- _WHAT IS NEEDED_
Rewrite the material below with every "pie" changed to "circle chart", leaving everything else unchanged.

- _DATA EXTRACTS_
*** Block opens ***
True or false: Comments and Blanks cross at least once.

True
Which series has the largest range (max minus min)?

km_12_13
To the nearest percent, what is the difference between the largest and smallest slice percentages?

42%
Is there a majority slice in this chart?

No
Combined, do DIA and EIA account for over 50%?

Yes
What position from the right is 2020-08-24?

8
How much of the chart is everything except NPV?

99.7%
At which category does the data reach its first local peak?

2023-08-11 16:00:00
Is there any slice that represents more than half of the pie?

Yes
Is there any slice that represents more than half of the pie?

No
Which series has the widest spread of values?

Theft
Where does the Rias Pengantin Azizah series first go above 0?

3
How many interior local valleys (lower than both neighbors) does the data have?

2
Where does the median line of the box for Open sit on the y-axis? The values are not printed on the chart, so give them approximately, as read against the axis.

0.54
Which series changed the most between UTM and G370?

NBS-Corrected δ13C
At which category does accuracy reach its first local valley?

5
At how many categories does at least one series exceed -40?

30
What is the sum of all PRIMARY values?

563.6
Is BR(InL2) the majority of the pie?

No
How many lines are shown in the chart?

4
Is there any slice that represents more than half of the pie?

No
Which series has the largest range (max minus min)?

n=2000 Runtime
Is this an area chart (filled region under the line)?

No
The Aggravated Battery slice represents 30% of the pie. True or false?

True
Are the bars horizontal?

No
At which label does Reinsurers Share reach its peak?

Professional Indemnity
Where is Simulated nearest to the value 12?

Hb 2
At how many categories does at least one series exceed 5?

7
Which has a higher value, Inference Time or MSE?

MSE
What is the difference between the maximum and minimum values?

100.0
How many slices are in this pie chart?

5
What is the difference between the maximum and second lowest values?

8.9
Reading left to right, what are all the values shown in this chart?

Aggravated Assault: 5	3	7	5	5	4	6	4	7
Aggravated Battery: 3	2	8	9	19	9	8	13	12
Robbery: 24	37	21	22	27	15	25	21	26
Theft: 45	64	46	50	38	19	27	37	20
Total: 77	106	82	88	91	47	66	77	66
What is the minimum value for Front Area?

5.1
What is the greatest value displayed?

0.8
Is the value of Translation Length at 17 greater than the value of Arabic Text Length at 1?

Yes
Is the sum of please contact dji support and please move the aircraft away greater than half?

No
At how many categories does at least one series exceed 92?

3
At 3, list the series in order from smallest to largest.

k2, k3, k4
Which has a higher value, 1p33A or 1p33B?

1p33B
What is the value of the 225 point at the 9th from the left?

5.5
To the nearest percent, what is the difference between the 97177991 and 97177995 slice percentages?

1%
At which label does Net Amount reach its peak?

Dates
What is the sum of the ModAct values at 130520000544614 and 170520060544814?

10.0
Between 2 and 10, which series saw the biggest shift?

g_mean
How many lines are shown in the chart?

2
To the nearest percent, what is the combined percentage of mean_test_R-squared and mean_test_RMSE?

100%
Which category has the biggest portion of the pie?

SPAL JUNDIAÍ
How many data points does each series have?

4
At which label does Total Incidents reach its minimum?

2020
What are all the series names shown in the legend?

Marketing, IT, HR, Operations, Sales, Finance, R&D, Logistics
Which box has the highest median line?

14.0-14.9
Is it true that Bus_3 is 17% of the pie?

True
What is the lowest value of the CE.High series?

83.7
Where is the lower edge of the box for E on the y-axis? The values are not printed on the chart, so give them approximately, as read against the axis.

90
*** Block closes ***
- _RESPONSE_
True or false: Comments and Blanks cross at least once.

True
Which series has the largest range (max minus min)?

km_12_13
To the nearest percent, what is the difference between the largest and smallest slice percentages?

42%
Is there a majority slice in this chart?

No
Combined, do DIA and EIA account for over 50%?

Yes
What position from the right is 2020-08-24?

8
How much of the chart is everything except NPV?

99.7%
At which category does the data reach its first local peak?

2023-08-11 16:00:00
Is there any slice that represents more than half of the circle chart?

Yes
Is there any slice that represents more than half of the circle chart?

No
Which series has the widest spread of values?

Theft
Where does the Rias Pengantin Azizah series first go above 0?

3
How many interior local valleys (lower than both neighbors) does the data have?

2
Where does the median line of the box for Open sit on the y-axis? The values are not printed on the chart, so give them approximately, as read against the axis.

0.54
Which series changed the most between UTM and G370?

NBS-Corrected δ13C
At which category does accuracy reach its first local valley?

5
At how many categories does at least one series exceed -40?

30
What is the sum of all PRIMARY values?

563.6
Is BR(InL2) the majority of the circle chart?

No
How many lines are shown in the chart?

4
Is there any slice that represents more than half of the circle chart?

No
Which series has the largest range (max minus min)?

n=2000 Runtime
Is this an area chart (filled region under the line)?

No
The Aggravated Battery slice represents 30% of the circle chart. True or false?

True
Are the bars horizontal?

No
At which label does Reinsurers Share reach its peak?

Professional Indemnity
Where is Simulated nearest to the value 12?

Hb 2
At how many categories does at least one series exceed 5?

7
Which has a higher value, Inference Time or MSE?

MSE
What is the difference between the maximum and minimum values?

100.0
How many slices are in this circle chart chart?

5
What is the difference between the maximum and second lowest values?

8.9
Reading left to right, what are all the values shown in this chart?

Aggravated Assault: 5	3	7	5	5	4	6	4	7
Aggravated Battery: 3	2	8	9	19	9	8	13	12
Robbery: 24	37	21	22	27	15	25	21	26
Theft: 45	64	46	50	38	19	27	37	20
Total: 77	106	82	88	91	47	66	77	66
What is the minimum value for Front Area?

5.1
What is the greatest value displayed?

0.8
Is the value of Translation Length at 17 greater than the value of Arabic Text Length at 1?

Yes
Is the sum of please contact dji support and please move the aircraft away greater than half?

No
At how many categories does at least one series exceed 92?

3
At 3, list the series in order from smallest to largest.

k2, k3, k4
Which has a higher value, 1p33A or 1p33B?

1p33B
What is the value of the 225 point at the 9th from the left?

5.5
To the nearest percent, what is the difference between the 97177991 and 97177995 slice percentages?

1%
At which label does Net Amount reach its peak?

Dates
What is the sum of the ModAct values at 130520000544614 and 170520060544814?

10.0
Between 2 and 10, which series saw the biggest shift?

g_mean
How many lines are shown in the chart?

2
To the nearest percent, what is the combined percentage of mean_test_R-squared and mean_test_RMSE?

100%
Which category has the biggest portion of the circle chart?

SPAL JUNDIAÍ
How many data points does each series have?

4
At which label does Total Incidents reach its minimum?

2020
What are all the series names shown in the legend?

Marketing, IT, HR, Operations, Sales, Finance, R&D, Logistics
Which box has the highest median line?

14.0-14.9
Is it true that Bus_3 is 17% of the circle chart?

True
What is the lowest value of the CE.High series?

83.7
Where is the lower edge of the box for E on the y-axis? The values are not printed on the chart, so give them approximately, as read against the axis.

90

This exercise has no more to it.